AMNY: Mayor Eric Adams will not be at the first Democratic primary debate in the 2025 NYC mayor’s race on Wednesday night because he is running as an independent in the general election.
But if he were attending, Hizzoner told reporters at City Hall Tuesday, he would ask frontrunner Andrew Cuomo one question: “Where is your consistency?”
During his weekly City Hall news conference on June 3, Mayor Adams insisted that Cuomo is now running on reversing many of the actions he took during his 11-year tenure as governor — a position he resigned from in 2021 amid numerous allegations of sexual misconduct that he denies.
The mayor contended that as governor, Cuomo contributed to many of the city’s problems that he now says he will address if he is elected to City Hall.
Hizzoner slammed Cuomo over pledging to advocate for a $20 minimum wage in the city, after rejecting a similar proposal from former Mayor Bill de Blasio over a decade ago; saying he will address the city’s overlapping homelessness and mental health crises, even though he defunded a crucial state housing voucher program in 2011 and took pyschiatric beds offline; and promising to crackdown on crime, despite signing the 2019 bail reform laws that some say say made the city less safe.
“I spent so much time fixing the governor’s mess,” Adams said. “I had to correct what he put in place. And now he reached the point that, I mean, he would say any and everything to get elected. How about just being honest?”
The mayor is hardly the only candidate to argue that Cuomo’s campaign is at odds with many of his own actions as governor.
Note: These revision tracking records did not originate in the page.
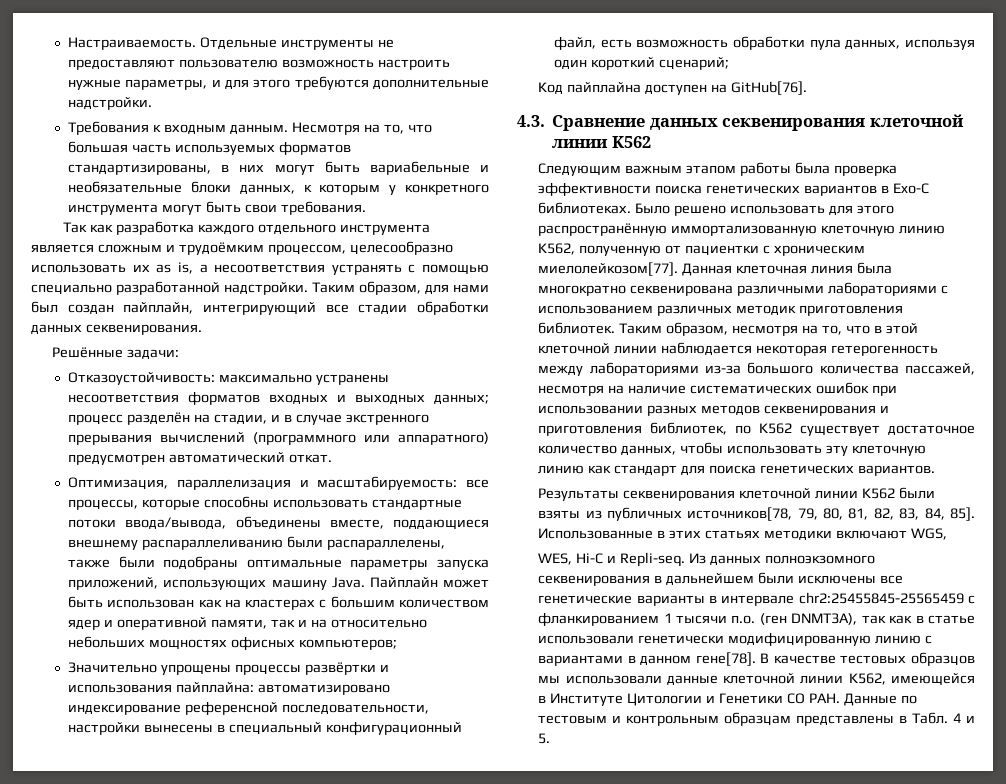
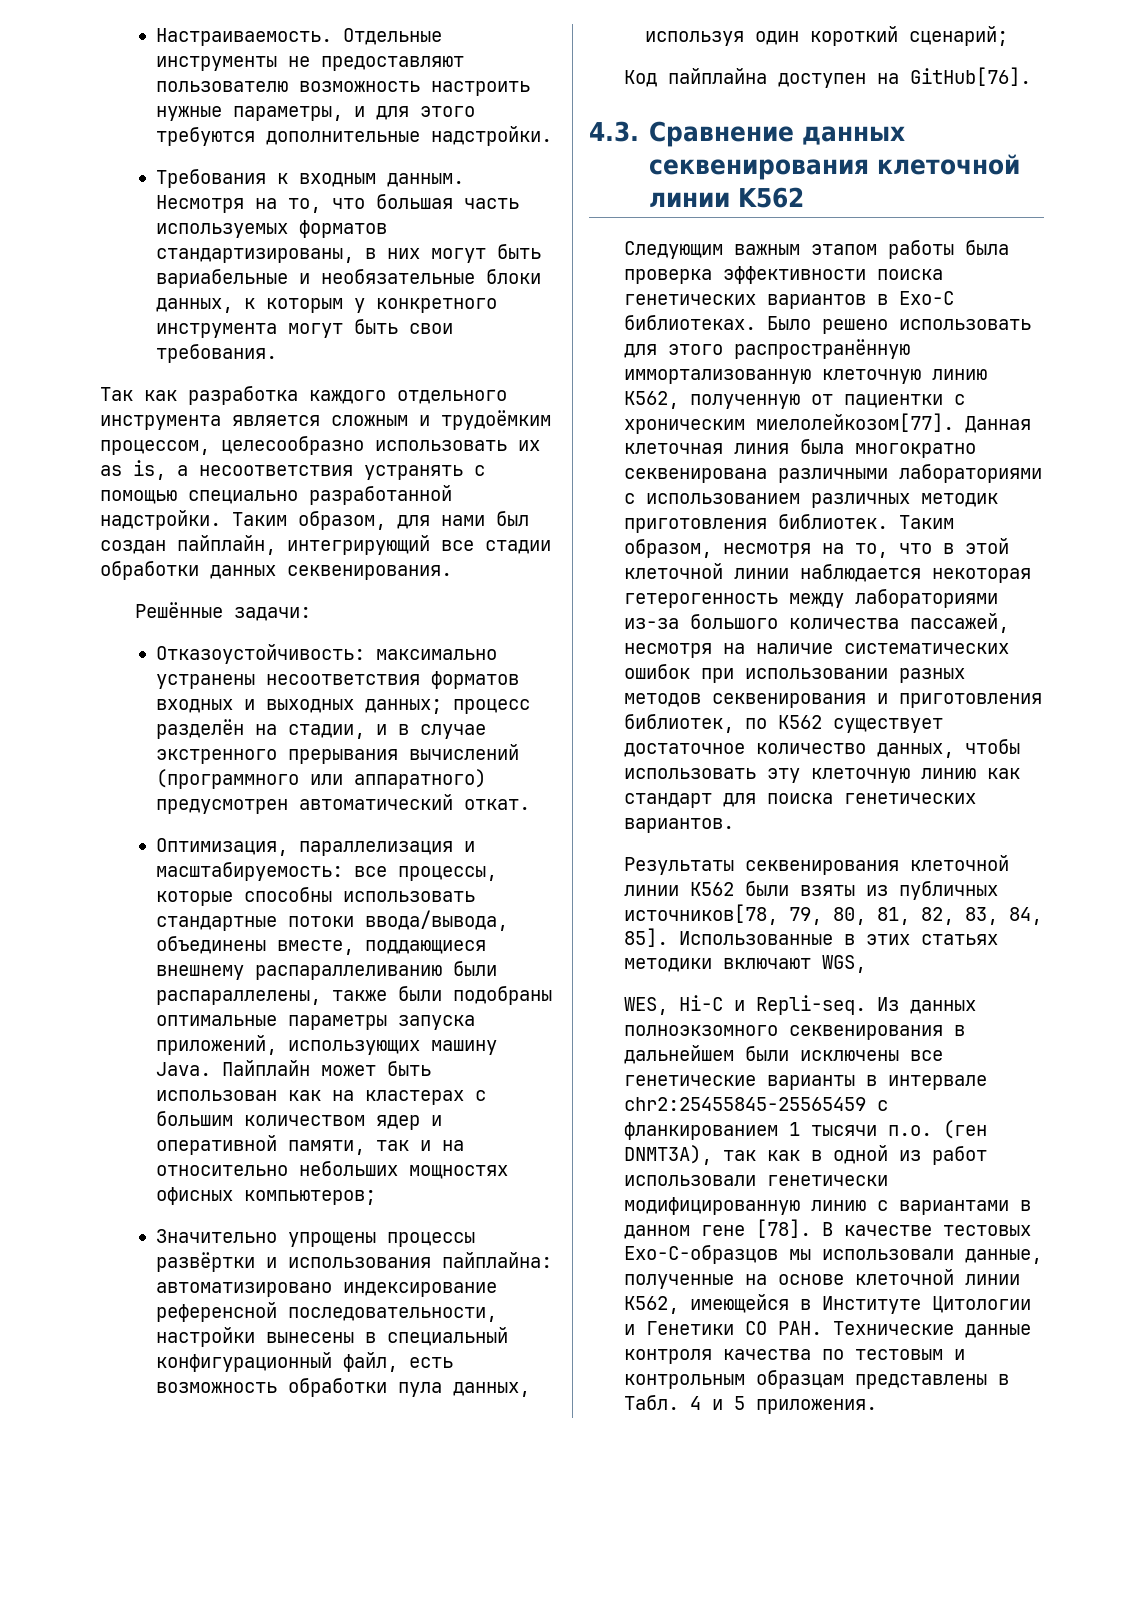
[928,615,976,624] статье -> [833,1145,988,1165] одной из работ
[695,652,756,666] гене[78]. -> [701,1219,812,1238] гене [78].
[910,652,975,666] образцов -> [624,1245,779,1264] Exo-C-образцов
[666,675,718,685] данные -> [965,1249,1043,1264] [624,1274,845,1289] данные, полученные на основе
[843,693,897,706] Данные -> [833,1321,1032,1338] [624,1349,812,1364] Технические данные контроля качества
[538,733,551,744] 5. -> [734,1396,878,1414] 5 приложения.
Other top contenders — including Queens Assembly Member Zohran Mamdani, who is in second place; City Comptroller Brad Lander; and City Council Speaker Adrienne Adams — also charge that Cuomo hurt the city through his policies in Albany.
Mayor Adams also took aim at Cuomo’s upbringing as the son of the late former Gov. Mario Cuomo, arguing that he hails from a “dynasty” and thus had advantages most other elected officials do not. Furthermoe, Adams said Cuomo’s background has allowed him to coast on his father’s name and stay in a “cocoon” that has sheilded him from scrutiny.
“He never really had to campaign for anything. The Cuomo name goes so far because people really adored his dad,” Adams said. “He was always allowed to be in his cocoon. No one’s really had to scrutinize him. He’s always moved from one location to another location with this whole cocoon…It’s so easy to pick up the phone and call people when you are a Cuomo. You really are so far ahead of so many people.”